*TEXT PROVIDED*
+--

4.3. Heat Concentration Under the Influence of an Electric Field
Figure 10 conveys the information that the total heat loss is not affected by the electric field when the flame is close to the plate; i.e., for cases below H/D = 4.5. It is clear from Figure 5, however, that the temperature profile does change with the field so it must be that the electric field is affecting the distribution of heat flux rather than its overall integrated value. Quantifying this situation involves the radial analysis of heat loss from the center of the peak temperature extended outward. A heat flux by percentage mapping example, Figure 11, demonstrates these rings mapped from the hottest spot with different percentages of the total heat flux from the plate. We can then compare how the temperature profile changes between the different electric field strengths and burner-to-plate distances.
The analysis included six cases of heat rings from 20% to 80% calculated, with four distinct percentages selected and presented in Figure 12. The overall heat flux is growing as the rings move toward the hottest center. The heat flux varies under electric field control, with 80% to 50% heat rings providing from 400 to 700 watts per meter square, the 40% ring is 800–900 W/m2, 30% at 1000–1100 W/m2, and 20% can be as high as 1400 W/m2. At H/D = 5.5, the area-specific heat flux increases with the addition of the field from 2400 W/m2 to 3800 W/m2 from −5.5 to 5.5 kV/cm. These results show that the electric field is capable of changing the concentration of the flux and the associated temperature gradients even if it does not affect the total heat transferred. This is reasonable since the plate is much larger than the flame, allowing substantial time for the heat to transfer as the thermal plume spreads along the surface. The result would be far different for a small target, and in that case the electric field could effectively direct the heat to an intended location.
Figure 13 profiles the true physical scale of the heat rings at H/D = 4.5; the negative electric field spreads out the heat while the positive field concentrates the heat at the center. It is observed that the greatest relative size change of the heat rings is the 20% ring. Table 1 provides the 20% heat ring diameter at each plate height for all the electric field conditions, as well as the maximum temperature at the center. Note that since the flame is small (around 1 cm tall and 6 mm wide with no impinging plate and no electric field applied) the maximum temperature is at the center instead of in a ring heated by the circular reaction wings. The table shows that at each H/D, the maximum temperature increases not only with more electric field but also with the 20% heat ring size decrease. This result indicates that with the same 25 watt flame at the same impinging plate height, the heat flux can be concentrated with the more positive field and distributed with the more negative field. Furthermore, we take a close look at the 20% heat ring size normalized by the heat flux at zero-field at each height in order to make a relative comparison since the total heat flux for each experiment condition varies. Figure 14 shows how the electric field changes the heat flux between plate locations. It has a strong effect at H/D = 4.5 and less effect at lower locations, such as H/D = 3.5 and 2.5, when the plate starts spreading the flow by direct interruption of the jet flow and changing the flame shape. The H/D = 1.5 case is complex since the plate is very near the burner, affecting the flow, the heat release, combustion, and the heat transfer—further study is needed to fully understand the processes involved for this very small spacing case [23].

+--

*PROBLEM*
In the passage on heat concentration under an electric field, rewrite the part that starts at "4.3. Heat Concentration" and ends after "and burner-to-plate distances.", changing "temperature profile" to "thermal profile".

*DATASET EXCERPTS*

+--

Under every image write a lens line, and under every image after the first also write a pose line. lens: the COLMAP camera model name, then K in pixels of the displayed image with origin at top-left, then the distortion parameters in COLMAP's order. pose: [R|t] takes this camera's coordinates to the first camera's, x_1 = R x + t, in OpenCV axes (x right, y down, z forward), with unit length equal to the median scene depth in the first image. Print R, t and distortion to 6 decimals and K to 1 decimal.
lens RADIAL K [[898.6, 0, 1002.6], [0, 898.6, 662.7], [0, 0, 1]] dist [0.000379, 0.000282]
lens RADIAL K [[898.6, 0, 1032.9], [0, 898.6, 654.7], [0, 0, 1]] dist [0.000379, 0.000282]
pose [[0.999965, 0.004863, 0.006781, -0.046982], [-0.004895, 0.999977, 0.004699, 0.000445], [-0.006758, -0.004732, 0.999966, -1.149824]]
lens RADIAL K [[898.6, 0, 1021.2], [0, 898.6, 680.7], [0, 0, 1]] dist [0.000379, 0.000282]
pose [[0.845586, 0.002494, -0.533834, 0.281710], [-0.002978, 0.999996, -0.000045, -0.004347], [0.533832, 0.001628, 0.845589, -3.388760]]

+--

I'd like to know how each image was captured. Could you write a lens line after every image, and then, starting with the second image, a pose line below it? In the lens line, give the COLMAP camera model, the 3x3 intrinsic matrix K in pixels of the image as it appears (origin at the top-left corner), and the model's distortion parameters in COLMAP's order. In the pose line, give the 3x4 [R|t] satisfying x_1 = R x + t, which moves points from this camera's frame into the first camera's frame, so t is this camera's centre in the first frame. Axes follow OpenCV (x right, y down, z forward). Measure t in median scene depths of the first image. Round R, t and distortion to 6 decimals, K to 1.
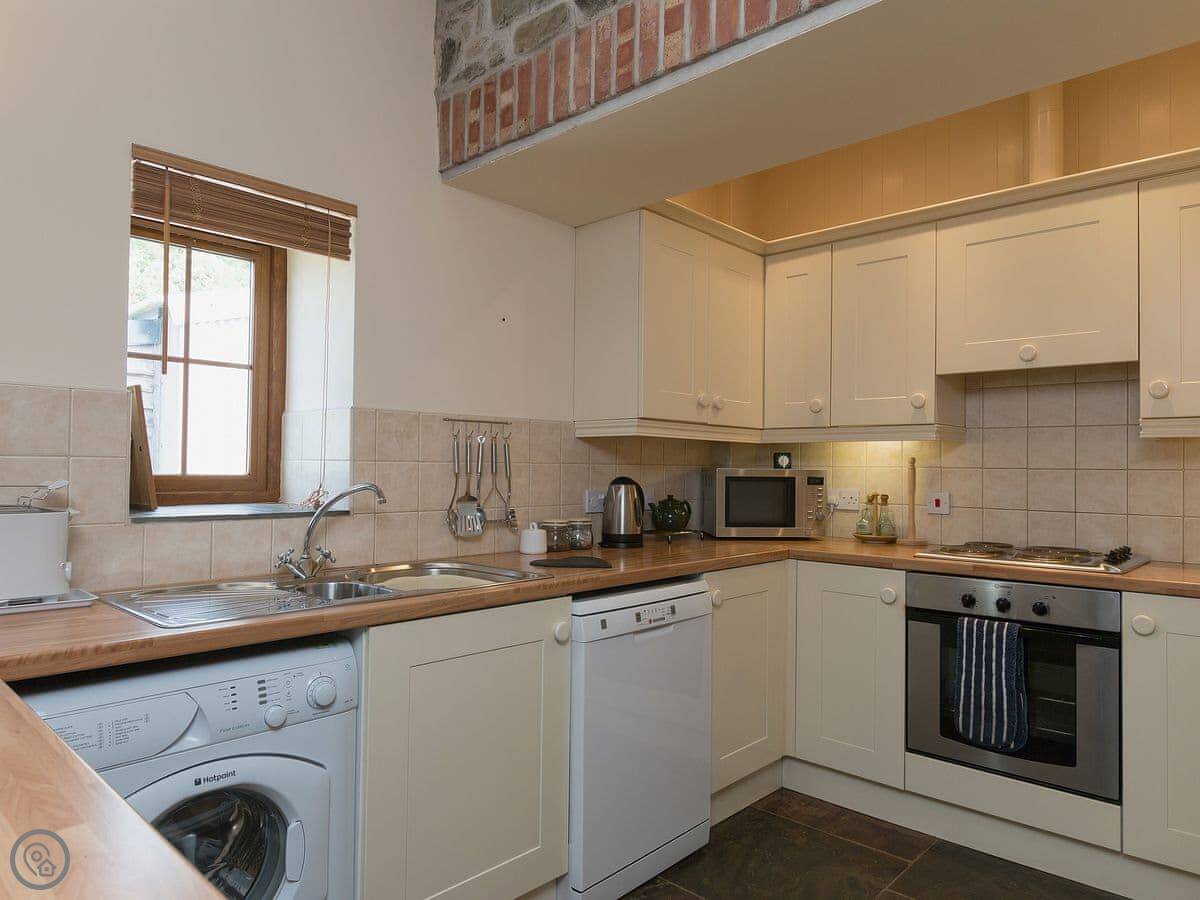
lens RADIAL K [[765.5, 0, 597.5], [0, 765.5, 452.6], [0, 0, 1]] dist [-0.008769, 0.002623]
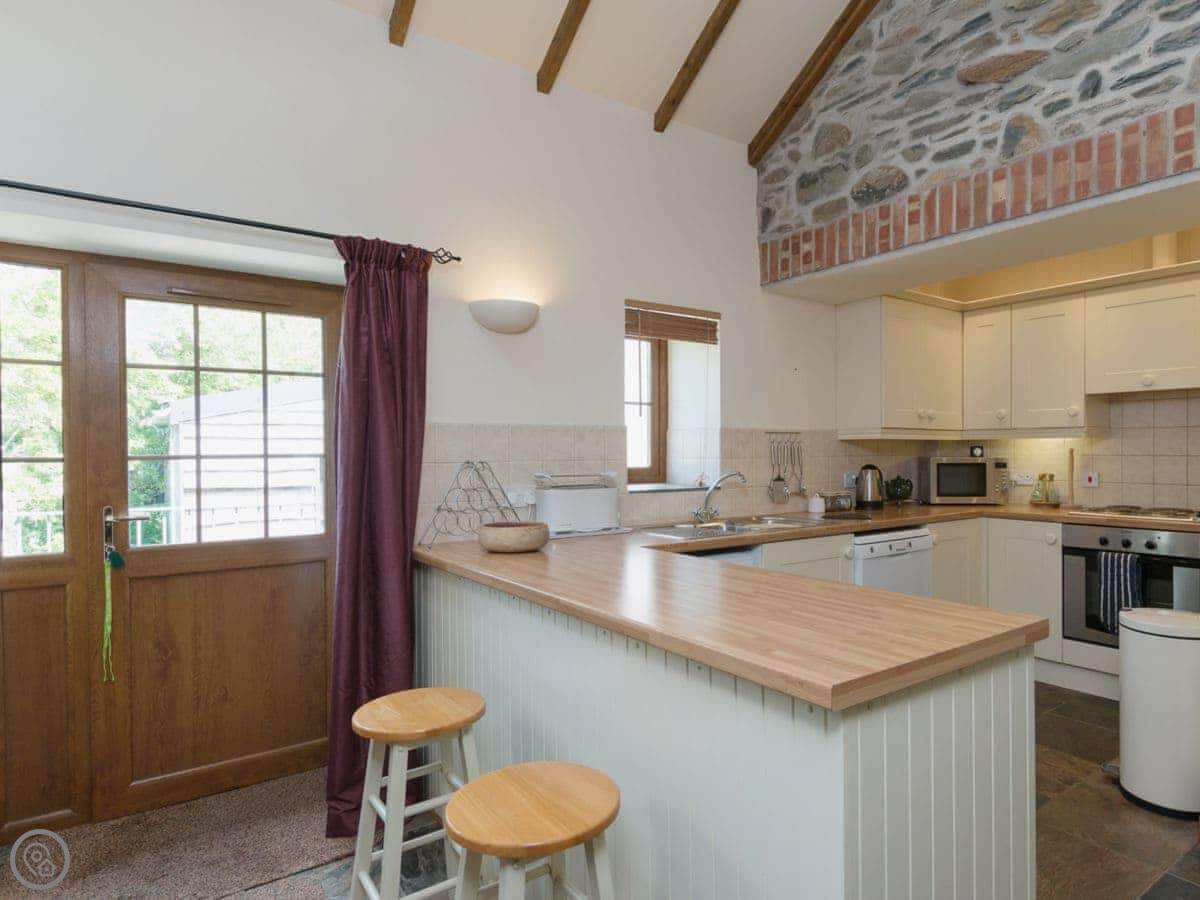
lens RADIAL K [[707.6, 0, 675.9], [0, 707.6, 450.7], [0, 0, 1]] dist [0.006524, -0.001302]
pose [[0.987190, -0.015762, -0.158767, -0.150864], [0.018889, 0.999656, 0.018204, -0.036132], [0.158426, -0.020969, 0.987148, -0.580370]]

+--

*WRITTEN SOLUTION*
4.3. Heat Concentration Under the Influence of an Electric Field
Figure 10 conveys the information that the total heat loss is not affected by the electric field when the flame is close to the plate; i.e., for cases below H/D = 4.5. It is clear from Figure 5, however, that the thermal profile does change with the field so it must be that the electric field is affecting the distribution of heat flux rather than its overall integrated value. Quantifying this situation involves the radial analysis of heat loss from the center of the peak temperature extended outward. A heat flux by percentage mapping example, Figure 11, demonstrates these rings mapped from the hottest spot with different percentages of the total heat flux from the plate. We can then compare how the thermal profile changes between the different electric field strengths and burner-to-plate distances.